Among the entries that follow, find every line with the word "primitives" and copy it.

Design files in plain text:
↓
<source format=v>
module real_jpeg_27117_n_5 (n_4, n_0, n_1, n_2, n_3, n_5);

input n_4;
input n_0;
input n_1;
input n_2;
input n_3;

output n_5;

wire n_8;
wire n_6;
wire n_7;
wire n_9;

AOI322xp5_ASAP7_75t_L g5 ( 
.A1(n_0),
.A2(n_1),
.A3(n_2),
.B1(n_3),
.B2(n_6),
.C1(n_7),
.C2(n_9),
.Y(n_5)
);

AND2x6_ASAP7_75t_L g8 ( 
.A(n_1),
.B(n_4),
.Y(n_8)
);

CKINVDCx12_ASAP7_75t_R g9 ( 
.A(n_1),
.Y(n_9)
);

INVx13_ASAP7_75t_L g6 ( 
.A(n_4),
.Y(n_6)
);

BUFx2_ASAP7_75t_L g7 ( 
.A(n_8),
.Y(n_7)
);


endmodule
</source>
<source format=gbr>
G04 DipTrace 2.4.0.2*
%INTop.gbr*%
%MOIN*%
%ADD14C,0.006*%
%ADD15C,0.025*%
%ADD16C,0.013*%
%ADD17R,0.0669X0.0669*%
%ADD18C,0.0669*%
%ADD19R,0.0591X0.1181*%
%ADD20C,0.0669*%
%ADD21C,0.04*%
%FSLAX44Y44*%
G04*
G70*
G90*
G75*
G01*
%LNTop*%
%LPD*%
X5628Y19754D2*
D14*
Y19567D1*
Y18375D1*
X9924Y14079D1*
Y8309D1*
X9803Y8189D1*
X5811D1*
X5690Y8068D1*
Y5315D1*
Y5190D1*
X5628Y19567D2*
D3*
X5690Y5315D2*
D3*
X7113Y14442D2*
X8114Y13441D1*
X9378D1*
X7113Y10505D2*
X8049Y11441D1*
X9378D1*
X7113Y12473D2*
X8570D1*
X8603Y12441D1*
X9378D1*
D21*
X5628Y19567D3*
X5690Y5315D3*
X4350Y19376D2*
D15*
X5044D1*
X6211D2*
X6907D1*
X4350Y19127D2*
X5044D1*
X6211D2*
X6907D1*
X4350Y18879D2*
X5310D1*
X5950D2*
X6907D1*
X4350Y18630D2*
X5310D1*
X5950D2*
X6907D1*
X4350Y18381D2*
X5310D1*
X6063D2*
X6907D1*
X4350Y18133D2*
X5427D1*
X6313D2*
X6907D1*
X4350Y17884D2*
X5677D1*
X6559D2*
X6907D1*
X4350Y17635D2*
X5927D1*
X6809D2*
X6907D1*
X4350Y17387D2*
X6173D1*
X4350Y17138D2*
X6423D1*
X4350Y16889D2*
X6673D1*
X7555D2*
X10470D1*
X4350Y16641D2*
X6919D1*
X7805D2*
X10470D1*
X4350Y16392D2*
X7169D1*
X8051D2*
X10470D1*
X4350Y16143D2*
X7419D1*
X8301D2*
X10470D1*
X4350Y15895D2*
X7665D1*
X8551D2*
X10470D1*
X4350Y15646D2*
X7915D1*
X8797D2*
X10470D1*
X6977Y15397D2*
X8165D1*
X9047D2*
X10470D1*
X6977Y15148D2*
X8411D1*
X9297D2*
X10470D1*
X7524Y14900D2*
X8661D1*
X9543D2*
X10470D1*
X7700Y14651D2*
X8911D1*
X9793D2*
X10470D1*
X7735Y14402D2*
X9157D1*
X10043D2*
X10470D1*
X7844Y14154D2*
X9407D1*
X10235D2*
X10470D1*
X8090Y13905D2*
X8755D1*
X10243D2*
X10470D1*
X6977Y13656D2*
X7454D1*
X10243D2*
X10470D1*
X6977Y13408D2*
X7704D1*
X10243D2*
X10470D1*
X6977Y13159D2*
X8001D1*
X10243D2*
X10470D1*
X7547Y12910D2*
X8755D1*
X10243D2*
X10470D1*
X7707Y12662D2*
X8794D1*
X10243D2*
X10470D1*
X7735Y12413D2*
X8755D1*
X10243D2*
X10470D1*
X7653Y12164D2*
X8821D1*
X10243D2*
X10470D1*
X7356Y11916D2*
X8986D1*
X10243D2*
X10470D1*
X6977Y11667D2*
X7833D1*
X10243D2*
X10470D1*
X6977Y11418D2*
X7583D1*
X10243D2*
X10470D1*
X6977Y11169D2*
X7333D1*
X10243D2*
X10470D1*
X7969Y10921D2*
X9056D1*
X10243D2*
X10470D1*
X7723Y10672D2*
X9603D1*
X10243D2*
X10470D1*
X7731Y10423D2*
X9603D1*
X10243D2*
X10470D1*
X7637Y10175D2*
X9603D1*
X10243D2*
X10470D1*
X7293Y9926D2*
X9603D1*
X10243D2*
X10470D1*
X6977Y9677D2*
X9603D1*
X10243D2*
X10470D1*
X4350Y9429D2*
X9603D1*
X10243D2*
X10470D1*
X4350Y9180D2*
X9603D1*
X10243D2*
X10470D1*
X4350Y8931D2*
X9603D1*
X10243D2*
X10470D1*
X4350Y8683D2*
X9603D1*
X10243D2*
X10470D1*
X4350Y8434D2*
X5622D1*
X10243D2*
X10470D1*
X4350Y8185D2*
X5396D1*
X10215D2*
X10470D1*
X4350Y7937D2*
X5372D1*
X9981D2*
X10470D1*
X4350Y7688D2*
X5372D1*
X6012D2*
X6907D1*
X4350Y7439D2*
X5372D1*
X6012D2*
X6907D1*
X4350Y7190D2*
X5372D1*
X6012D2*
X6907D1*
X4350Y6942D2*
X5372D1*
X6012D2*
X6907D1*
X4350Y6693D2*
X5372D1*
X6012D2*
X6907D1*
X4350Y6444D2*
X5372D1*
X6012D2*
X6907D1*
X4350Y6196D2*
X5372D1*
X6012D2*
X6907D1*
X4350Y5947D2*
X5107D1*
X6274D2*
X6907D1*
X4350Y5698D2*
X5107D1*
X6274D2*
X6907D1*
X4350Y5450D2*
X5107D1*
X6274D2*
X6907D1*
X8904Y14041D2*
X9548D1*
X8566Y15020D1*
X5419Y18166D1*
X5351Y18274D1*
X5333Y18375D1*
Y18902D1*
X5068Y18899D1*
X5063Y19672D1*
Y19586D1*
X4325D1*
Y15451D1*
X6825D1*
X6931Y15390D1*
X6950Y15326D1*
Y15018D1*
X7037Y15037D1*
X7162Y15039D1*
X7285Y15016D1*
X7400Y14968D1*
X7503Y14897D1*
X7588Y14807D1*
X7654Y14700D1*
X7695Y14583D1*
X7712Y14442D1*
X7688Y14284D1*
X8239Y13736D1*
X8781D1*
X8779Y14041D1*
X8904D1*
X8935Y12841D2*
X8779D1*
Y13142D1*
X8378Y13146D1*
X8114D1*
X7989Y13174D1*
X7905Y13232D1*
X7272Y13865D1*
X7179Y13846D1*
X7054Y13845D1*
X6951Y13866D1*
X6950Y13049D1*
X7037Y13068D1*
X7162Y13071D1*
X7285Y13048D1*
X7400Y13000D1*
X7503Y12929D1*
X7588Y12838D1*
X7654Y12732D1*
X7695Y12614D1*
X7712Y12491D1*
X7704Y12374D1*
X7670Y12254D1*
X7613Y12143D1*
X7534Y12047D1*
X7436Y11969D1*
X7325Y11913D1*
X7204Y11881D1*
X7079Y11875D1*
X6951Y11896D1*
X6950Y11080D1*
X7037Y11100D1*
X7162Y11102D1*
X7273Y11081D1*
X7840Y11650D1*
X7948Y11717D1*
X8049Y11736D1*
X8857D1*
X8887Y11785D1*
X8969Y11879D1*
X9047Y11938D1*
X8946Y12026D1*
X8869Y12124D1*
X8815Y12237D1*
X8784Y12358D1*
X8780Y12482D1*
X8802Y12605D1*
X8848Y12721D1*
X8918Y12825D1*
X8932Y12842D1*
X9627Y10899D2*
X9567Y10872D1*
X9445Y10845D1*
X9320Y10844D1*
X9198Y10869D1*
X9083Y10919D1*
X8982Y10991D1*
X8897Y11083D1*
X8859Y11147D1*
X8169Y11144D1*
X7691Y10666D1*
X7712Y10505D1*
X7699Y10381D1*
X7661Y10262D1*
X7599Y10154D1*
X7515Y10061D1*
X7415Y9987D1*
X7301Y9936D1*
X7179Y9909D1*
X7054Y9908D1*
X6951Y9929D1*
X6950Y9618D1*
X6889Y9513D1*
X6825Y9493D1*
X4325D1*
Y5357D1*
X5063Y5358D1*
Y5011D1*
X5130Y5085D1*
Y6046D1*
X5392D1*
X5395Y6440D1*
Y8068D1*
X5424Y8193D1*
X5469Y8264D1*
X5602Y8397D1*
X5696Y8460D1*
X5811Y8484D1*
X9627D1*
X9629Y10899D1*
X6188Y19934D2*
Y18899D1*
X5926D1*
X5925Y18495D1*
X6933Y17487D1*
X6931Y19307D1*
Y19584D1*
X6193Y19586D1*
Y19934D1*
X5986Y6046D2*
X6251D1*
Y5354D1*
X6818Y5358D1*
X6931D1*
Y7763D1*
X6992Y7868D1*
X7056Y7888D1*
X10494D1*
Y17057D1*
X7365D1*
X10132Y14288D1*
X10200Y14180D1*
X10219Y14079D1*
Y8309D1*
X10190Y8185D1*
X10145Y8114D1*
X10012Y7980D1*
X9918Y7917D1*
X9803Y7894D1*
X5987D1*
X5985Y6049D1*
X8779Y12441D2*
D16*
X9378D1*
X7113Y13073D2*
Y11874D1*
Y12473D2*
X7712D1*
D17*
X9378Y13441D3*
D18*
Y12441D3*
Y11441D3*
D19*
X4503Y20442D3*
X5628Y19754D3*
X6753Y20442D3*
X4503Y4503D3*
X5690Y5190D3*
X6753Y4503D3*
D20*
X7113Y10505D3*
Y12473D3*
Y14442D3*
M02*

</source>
↑
↓
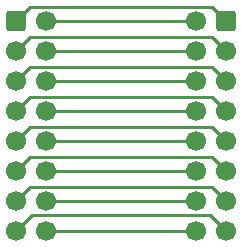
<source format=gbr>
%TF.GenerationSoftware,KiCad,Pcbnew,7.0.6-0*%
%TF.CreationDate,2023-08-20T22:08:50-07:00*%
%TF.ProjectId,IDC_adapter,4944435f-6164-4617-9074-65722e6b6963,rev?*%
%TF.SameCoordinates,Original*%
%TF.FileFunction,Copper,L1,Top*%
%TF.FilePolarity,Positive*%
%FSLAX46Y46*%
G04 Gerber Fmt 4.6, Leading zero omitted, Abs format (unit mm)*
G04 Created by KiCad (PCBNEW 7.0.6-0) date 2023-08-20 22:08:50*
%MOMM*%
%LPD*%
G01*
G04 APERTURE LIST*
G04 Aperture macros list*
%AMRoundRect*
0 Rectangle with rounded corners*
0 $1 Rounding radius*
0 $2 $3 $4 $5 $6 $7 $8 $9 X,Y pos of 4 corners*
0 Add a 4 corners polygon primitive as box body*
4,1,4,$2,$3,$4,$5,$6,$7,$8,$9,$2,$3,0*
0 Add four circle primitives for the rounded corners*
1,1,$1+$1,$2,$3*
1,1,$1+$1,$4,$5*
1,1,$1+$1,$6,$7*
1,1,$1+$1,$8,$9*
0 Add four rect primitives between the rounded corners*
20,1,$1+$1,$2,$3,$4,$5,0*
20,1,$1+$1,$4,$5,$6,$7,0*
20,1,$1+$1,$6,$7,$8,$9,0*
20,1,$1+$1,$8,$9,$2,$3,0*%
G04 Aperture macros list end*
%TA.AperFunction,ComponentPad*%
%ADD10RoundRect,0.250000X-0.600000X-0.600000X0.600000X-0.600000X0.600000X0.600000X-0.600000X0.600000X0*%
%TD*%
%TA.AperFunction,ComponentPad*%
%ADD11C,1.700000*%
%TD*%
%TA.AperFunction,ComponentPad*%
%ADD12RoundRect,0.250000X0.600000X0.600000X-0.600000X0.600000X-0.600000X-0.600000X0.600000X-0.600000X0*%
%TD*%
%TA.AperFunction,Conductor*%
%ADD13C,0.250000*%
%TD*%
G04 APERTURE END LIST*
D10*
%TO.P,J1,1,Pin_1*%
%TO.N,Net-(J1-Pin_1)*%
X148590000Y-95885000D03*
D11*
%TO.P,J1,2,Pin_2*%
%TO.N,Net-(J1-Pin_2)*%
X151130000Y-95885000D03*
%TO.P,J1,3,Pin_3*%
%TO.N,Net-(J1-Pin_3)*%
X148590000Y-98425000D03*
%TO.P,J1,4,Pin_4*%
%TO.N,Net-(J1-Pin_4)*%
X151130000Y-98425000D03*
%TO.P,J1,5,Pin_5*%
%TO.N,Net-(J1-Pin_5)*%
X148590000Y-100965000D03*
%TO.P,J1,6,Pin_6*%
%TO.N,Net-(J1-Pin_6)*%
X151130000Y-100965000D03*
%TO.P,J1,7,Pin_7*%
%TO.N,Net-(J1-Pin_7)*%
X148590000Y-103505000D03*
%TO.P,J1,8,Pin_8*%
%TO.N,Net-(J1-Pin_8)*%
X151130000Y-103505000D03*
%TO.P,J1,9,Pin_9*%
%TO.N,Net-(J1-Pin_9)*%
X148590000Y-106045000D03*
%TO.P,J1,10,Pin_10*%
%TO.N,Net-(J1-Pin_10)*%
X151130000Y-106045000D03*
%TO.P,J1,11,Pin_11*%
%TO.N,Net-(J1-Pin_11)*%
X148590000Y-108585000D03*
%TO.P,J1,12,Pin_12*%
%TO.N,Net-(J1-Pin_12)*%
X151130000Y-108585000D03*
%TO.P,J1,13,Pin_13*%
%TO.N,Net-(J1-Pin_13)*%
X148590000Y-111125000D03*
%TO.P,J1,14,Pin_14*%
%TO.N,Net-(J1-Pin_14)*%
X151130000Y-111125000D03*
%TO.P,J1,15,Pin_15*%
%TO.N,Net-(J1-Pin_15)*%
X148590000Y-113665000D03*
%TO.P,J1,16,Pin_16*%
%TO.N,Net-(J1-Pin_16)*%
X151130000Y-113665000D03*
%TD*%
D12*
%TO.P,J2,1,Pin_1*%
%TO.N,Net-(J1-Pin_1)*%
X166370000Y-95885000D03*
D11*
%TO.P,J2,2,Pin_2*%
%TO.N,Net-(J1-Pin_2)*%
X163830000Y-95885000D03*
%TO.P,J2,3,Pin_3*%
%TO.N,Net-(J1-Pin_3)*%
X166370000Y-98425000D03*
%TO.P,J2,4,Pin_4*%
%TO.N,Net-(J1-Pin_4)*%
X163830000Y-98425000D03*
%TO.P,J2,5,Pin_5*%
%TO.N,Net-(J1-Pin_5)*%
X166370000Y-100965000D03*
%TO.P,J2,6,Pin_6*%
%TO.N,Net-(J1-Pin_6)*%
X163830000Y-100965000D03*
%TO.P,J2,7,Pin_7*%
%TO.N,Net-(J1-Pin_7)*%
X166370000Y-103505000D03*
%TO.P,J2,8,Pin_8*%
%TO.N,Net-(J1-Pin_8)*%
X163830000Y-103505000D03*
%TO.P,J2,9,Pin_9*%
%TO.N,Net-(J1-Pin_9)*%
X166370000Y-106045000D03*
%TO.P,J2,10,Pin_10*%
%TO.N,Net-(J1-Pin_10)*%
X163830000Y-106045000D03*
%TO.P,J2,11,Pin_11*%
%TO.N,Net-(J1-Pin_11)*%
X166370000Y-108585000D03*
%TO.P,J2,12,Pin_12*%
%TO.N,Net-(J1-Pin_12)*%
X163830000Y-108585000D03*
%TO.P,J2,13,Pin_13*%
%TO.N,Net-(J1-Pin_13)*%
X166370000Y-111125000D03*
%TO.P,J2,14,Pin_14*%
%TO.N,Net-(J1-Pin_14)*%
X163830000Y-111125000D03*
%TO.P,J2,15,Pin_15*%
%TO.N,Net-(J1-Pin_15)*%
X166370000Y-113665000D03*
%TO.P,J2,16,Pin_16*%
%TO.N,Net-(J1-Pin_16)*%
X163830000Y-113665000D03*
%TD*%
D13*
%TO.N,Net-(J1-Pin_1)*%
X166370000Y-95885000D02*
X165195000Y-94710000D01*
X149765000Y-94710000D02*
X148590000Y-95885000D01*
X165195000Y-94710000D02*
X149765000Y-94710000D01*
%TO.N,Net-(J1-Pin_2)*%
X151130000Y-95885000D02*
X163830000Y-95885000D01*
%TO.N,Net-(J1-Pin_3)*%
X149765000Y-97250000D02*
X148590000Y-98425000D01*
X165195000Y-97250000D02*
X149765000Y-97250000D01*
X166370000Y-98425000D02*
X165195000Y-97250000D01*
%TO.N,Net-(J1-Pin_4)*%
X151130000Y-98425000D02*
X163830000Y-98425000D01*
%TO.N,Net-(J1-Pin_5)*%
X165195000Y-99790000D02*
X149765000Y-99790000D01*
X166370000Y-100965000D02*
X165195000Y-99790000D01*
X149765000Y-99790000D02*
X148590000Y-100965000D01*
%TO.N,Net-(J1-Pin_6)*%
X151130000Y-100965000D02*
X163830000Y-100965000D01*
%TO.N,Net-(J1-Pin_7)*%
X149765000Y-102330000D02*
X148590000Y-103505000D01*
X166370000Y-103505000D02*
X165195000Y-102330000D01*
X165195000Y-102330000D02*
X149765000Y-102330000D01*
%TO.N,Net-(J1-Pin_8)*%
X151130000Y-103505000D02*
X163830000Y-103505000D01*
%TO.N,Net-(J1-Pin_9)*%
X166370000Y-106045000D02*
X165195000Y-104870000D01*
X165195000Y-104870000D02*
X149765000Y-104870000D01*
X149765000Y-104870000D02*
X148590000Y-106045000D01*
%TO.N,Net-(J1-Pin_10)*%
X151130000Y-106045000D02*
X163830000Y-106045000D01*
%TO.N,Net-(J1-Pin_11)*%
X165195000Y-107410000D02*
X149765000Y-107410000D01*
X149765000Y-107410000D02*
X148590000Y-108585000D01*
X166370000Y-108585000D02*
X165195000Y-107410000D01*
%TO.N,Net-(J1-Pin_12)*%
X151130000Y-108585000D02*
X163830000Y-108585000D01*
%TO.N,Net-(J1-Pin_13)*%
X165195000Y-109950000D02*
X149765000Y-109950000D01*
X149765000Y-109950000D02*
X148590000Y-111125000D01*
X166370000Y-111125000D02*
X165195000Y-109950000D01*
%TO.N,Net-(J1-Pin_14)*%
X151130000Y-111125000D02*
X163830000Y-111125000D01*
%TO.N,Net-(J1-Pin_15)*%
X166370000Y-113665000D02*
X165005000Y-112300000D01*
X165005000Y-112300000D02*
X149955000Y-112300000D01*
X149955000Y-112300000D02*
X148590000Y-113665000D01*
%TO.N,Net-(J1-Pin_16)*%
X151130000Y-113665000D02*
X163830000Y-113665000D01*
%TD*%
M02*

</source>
↑
↓
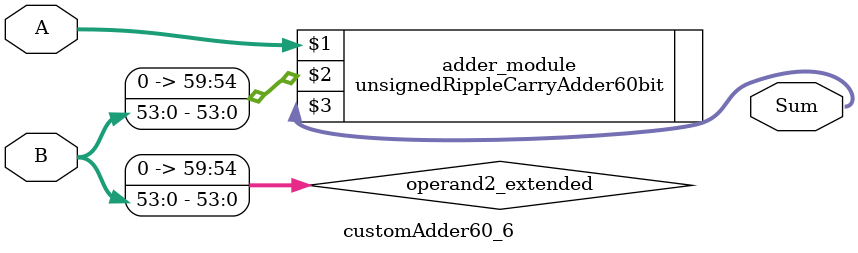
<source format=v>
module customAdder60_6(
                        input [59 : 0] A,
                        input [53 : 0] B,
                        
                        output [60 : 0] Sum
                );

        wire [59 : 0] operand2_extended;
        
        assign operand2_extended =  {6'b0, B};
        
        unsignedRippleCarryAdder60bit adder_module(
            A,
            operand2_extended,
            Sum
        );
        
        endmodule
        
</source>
↑
• **Response area**
0 Add four circle primitives for the rounded corners*
0 Add four rect primitives between the rounded corners*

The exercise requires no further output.